TASK PROMPT — Reproduce the lines of the data verbatim, starting at the line that contains "di gestione" and ending at the last line of the data, with both ends included.

DATA FOR THE TASK —
=== Begin Enclosure ===

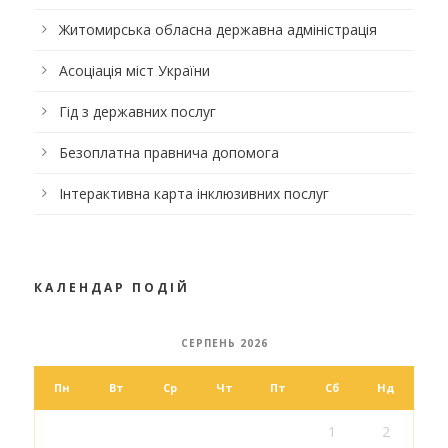
Житомирська обласна державна адміністрація
Асоціація міст України
Гід з державних послуг
Безоплатна правнича допомога
Інтерактивна карта інклюзивних послуг
КАЛЕНДАР ПОДІЙ
СЕРПЕНЬ 2026
Пн
Вт
Ср
Чт
Пт
Сб
Нд
1
2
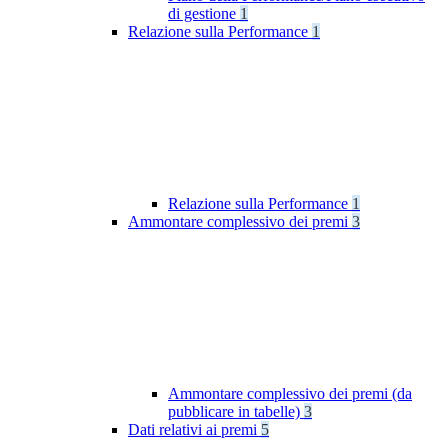
di gestione
1
Relazione sulla Performance
1
Relazione sulla Performance
1
Ammontare complessivo dei premi
3
Ammontare complessivo dei premi (da
pubblicare in tabelle)
3
Dati relativi ai premi
5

=== End Enclosure ===

RESULT —
di gestione
1
Relazione sulla Performance
1
Relazione sulla Performance
1
Ammontare complessivo dei premi
3
Ammontare complessivo dei premi (da
pubblicare in tabelle)
3
Dati relativi ai premi
5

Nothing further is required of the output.